③ 家の中に落ち着ける場所を確保しにくいとき
きょうだいの声やテレビの音が入る環境では、指導中の負担が増えます。時間帯をずらす、リビングの一角に短時間だけの場所をつくる、イヤホンを使うなど、完璧でなくても「その45分だけ静かにできる形」を探しておくと違います。
④ 機器の操作でつまずいてしまうとき
接続や画面共有の操作が毎回の関門になると、それだけで気力を使い果たしてしまいます。最初の数回は保護者の方が接続まで手伝う、ワンクリックで入れるようにリンクをデスクトップに置いておくなど、操作の負担をできるだけゼロに近づけておくのがおすすめです。
始める前に確認しておきたいこと
- 体験指導を必ず受ける——相性は説明ではわからないため、実際の様子を見てから決めてください
- 「話す量」の希望を伝える——雑談が負担なのか、いきなり問題に入るのが不安なのか、事前に共有しておくと初回から合わせてもらえます
- 1回の時間を短めから始める——60分が標準でも、最初は30〜45分から始めて伸ばす形のほうが定着しやすいことがあります
- 指導記録が出るか確認する——何をどこまで進めたかが残ると、学校や進路の相談時にも使えます
- カメラをどうするか決めておく——顔を映すことに抵抗がある場合、音声と教材画面だけで進める形が可能かを確認しておくと安心です
やってはいけないこと
「オンラインなら楽なはずだから続けられるでしょう」と本人に期待をかけること/体験1回で合わないと決めて、お子さまに「これもダメだった」と感じさせてしまうこと/集中していない様子が画面に映るたびに、その場で注意すること——いずれも、せっかく下がったハードルを本人の中で上げ直してしまいます。オンラインはあくまで「負担を減らすための手段の一つ」です。合わなければ形を変えればよく、それはお子さまの問題ではありません。
お子さまに合う形を、一緒に探せます
ダイヤモンド家庭教師では、発達特性のあるお子さまや不登校のお子さまに、オンライン・対面のどちらでもマンツーマンの指導を行っています。カメラを使わずに進める、短時間から始める、手元を映す形にする——お子さまの負担が一番小さくなるやり方を、体験指導の様子を見ながら一緒に決めていきます。毎回の指導記録もお渡ししていますので、進み具合や学校への相談にもそのままお使いいただけます。まずは無料相談で、今の状況とご心配な点をお聞かせください。
よくあるご質問
Q.顔を出したがらないのですが、それでもオンライン指導は受けられますか?
A.可能です。音声と教材の画面だけでやりとりする形で進めているお子さまもいらっしゃいます。慣れてくると自然にカメラをつけるようになることもありますが、こちらから促すことはしていません。まずは「勉強の話ができる」ことが先で、映るかどうかは後からで構わない、というのが私たちの考え方です。申し込みの際にその旨をお伝えいただければ、初回から対応します。
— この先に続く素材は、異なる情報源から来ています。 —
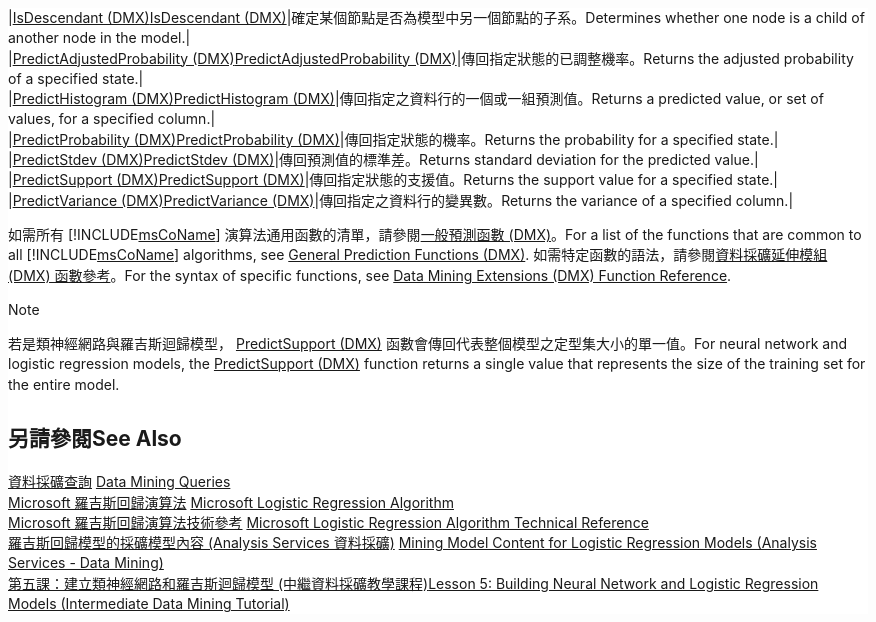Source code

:|[<span data-ttu-id="6861d-277">IsDescendant &#40;DMX&#41;</span><span class="sxs-lookup"><span data-stu-id="6861d-277">IsDescendant &#40;DMX&#41;</span></span>](/sql/dmx/isdescendant-dmx)|<span data-ttu-id="6861d-278">確定某個節點是否為模型中另一個節點的子系。</span><span class="sxs-lookup"><span data-stu-id="6861d-278">Determines whether one node is a child of another node in the model.</span></span>|  
|[<span data-ttu-id="6861d-279">PredictAdjustedProbability &#40;DMX&#41;</span><span class="sxs-lookup"><span data-stu-id="6861d-279">PredictAdjustedProbability &#40;DMX&#41;</span></span>](/sql/dmx/predictadjustedprobability-dmx)|<span data-ttu-id="6861d-280">傳回指定狀態的已調整機率。</span><span class="sxs-lookup"><span data-stu-id="6861d-280">Returns the adjusted probability of a specified state.</span></span>|  
|[<span data-ttu-id="6861d-281">PredictHistogram &#40;DMX&#41;</span><span class="sxs-lookup"><span data-stu-id="6861d-281">PredictHistogram &#40;DMX&#41;</span></span>](/sql/dmx/predicthistogram-dmx)|<span data-ttu-id="6861d-282">傳回指定之資料行的一個或一組預測值。</span><span class="sxs-lookup"><span data-stu-id="6861d-282">Returns a predicted value, or set of values, for a specified column.</span></span>|  
|[<span data-ttu-id="6861d-283">PredictProbability &#40;DMX&#41;</span><span class="sxs-lookup"><span data-stu-id="6861d-283">PredictProbability &#40;DMX&#41;</span></span>](/sql/dmx/predictprobability-dmx)|<span data-ttu-id="6861d-284">傳回指定狀態的機率。</span><span class="sxs-lookup"><span data-stu-id="6861d-284">Returns the probability for a specified state.</span></span>|  
|[<span data-ttu-id="6861d-285">PredictStdev &#40;DMX&#41;</span><span class="sxs-lookup"><span data-stu-id="6861d-285">PredictStdev &#40;DMX&#41;</span></span>](/sql/dmx/predictstdev-dmx)|<span data-ttu-id="6861d-286">傳回預測值的標準差。</span><span class="sxs-lookup"><span data-stu-id="6861d-286">Returns standard deviation for the predicted value.</span></span>|  
|[<span data-ttu-id="6861d-287">PredictSupport &#40;DMX&#41;</span><span class="sxs-lookup"><span data-stu-id="6861d-287">PredictSupport &#40;DMX&#41;</span></span>](/sql/dmx/predictsupport-dmx)|<span data-ttu-id="6861d-288">傳回指定狀態的支援值。</span><span class="sxs-lookup"><span data-stu-id="6861d-288">Returns the support value for a specified state.</span></span>|  
|[<span data-ttu-id="6861d-289">PredictVariance &#40;DMX&#41;</span><span class="sxs-lookup"><span data-stu-id="6861d-289">PredictVariance &#40;DMX&#41;</span></span>](/sql/dmx/predictvariance-dmx)|<span data-ttu-id="6861d-290">傳回指定之資料行的變異數。</span><span class="sxs-lookup"><span data-stu-id="6861d-290">Returns the variance of a specified column.</span></span>|  
  
 <span data-ttu-id="6861d-291">如需所有 [!INCLUDE[msCoName](../../includes/msconame-md.md)] 演算法通用函數的清單，請參閱[一般預測函數 &#40;DMX&#41;](/sql/dmx/general-prediction-functions-dmx)。</span><span class="sxs-lookup"><span data-stu-id="6861d-291">For a list of the functions that are common to all [!INCLUDE[msCoName](../../includes/msconame-md.md)] algorithms, see [General Prediction Functions &#40;DMX&#41;](/sql/dmx/general-prediction-functions-dmx).</span></span> <span data-ttu-id="6861d-292">如需特定函數的語法，請參閱[資料採礦延伸模組 &#40;DMX&#41; 函數參考](/sql/dmx/data-mining-extensions-dmx-function-reference)。</span><span class="sxs-lookup"><span data-stu-id="6861d-292">For the syntax of specific functions, see [Data Mining Extensions &#40;DMX&#41; Function Reference](/sql/dmx/data-mining-extensions-dmx-function-reference).</span></span>  
  
> [!NOTE]  
>  <span data-ttu-id="6861d-293">若是類神經網路與羅吉斯迴歸模型， [PredictSupport &#40;DMX&#41;](/sql/dmx/predictsupport-dmx) 函數會傳回代表整個模型之定型集大小的單一值。</span><span class="sxs-lookup"><span data-stu-id="6861d-293">For neural network and logistic regression models, the [PredictSupport &#40;DMX&#41;](/sql/dmx/predictsupport-dmx) function returns a single value that represents the size of the training set for the entire model.</span></span>  
  
## <a name="see-also"></a><span data-ttu-id="6861d-294">另請參閱</span><span class="sxs-lookup"><span data-stu-id="6861d-294">See Also</span></span>  
 <span data-ttu-id="6861d-295">[資料採礦查詢](data-mining-queries.md) </span><span class="sxs-lookup"><span data-stu-id="6861d-295">[Data Mining Queries](data-mining-queries.md) </span></span>  
 <span data-ttu-id="6861d-296">[Microsoft 羅吉斯回歸演算法](microsoft-logistic-regression-algorithm.md) </span><span class="sxs-lookup"><span data-stu-id="6861d-296">[Microsoft Logistic Regression Algorithm](microsoft-logistic-regression-algorithm.md) </span></span>  
 <span data-ttu-id="6861d-297">[Microsoft 羅吉斯回歸演算法技術參考](microsoft-logistic-regression-algorithm-technical-reference.md) </span><span class="sxs-lookup"><span data-stu-id="6861d-297">[Microsoft Logistic Regression Algorithm Technical Reference](microsoft-logistic-regression-algorithm-technical-reference.md) </span></span>  
 <span data-ttu-id="6861d-298">[羅吉斯回歸模型的採礦模型內容 &#40;Analysis Services 資料採礦&#41;](mining-model-content-for-logistic-regression-models.md) </span><span class="sxs-lookup"><span data-stu-id="6861d-298">[Mining Model Content for Logistic Regression Models &#40;Analysis Services - Data Mining&#41;](mining-model-content-for-logistic-regression-models.md) </span></span>  
 [<span data-ttu-id="6861d-299">第五課：建立類神經網路和羅吉斯迴歸模型 &#40;中繼資料採礦教學課程&#41;</span><span class="sxs-lookup"><span data-stu-id="6861d-299">Lesson 5: Building Neural Network and Logistic Regression Models &#40;Intermediate Data Mining Tutorial&#41;</span></span>](../../tutorials/lesson-5-build-models-intermediate-data-mining-tutorial.md)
Q.オンラインと対面、途中で切り替えることはできますか?
A.できます。体調や時期によって外出のしやすさは変わりますので、「調子が悪い週だけオンラインにする」といった使い分けをされているご家庭もあります。最初にどちらかへ固定する必要はありません。ご相談のときに、切り替えの希望がある旨をお伝えください。
※ 本記事は学習支援の現場経験に基づく一般的な情報であり、医学的な診断・助言を行うものではありません。お子さまの発達や健康に関するご心配は、医療機関・専門機関にご相談ください。